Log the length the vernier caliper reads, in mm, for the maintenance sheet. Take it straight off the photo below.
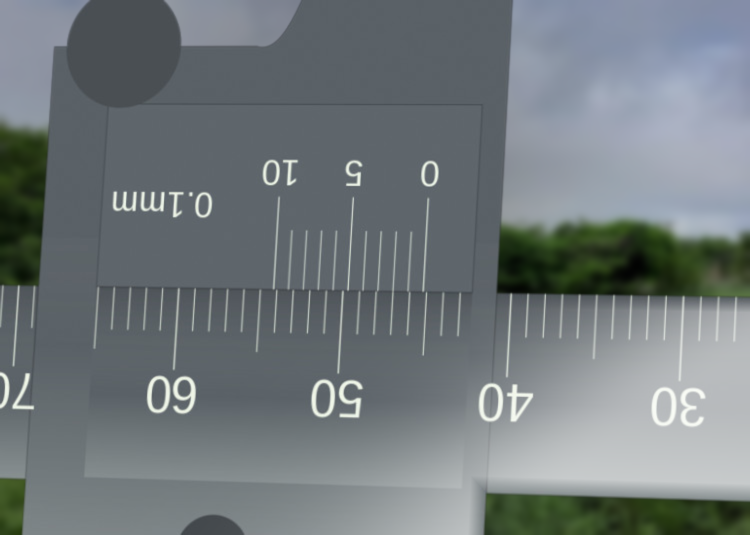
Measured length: 45.2 mm
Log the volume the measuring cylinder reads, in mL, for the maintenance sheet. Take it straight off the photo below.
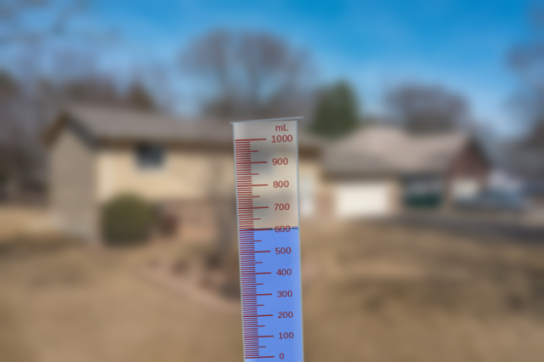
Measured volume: 600 mL
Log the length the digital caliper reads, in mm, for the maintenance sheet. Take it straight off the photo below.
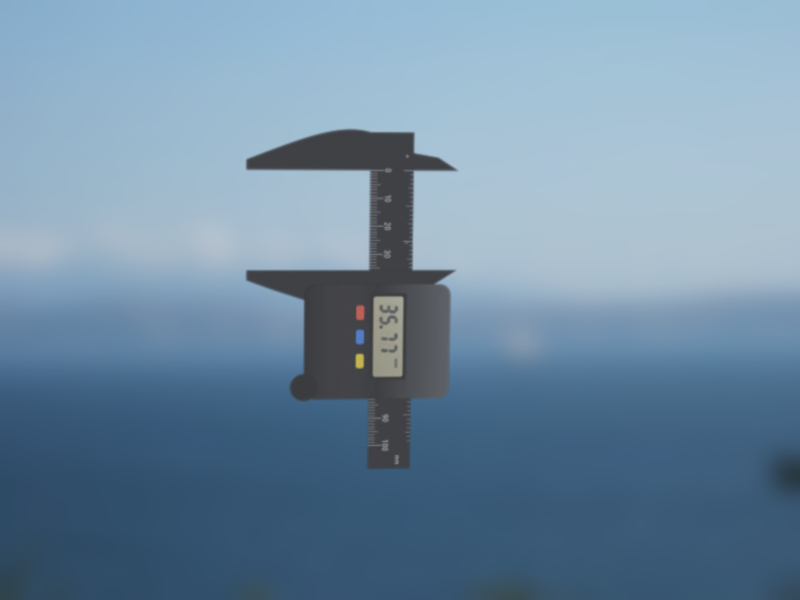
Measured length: 35.77 mm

--------------------

Work order:
Swap every "maintenance sheet" in the records above for "calibration log" and give the lines again with nothing else changed. Leave the pictures out.

Exercise output:
Log the length the vernier caliper reads, in mm, for the calibration log. Take it straight off the photo below.
Measured length: 45.2 mm
Log the volume the measuring cylinder reads, in mL, for the calibration log. Take it straight off the photo below.
Measured volume: 600 mL
Log the length the digital caliper reads, in mm, for the calibration log. Take it straight off the photo below.
Measured length: 35.77 mm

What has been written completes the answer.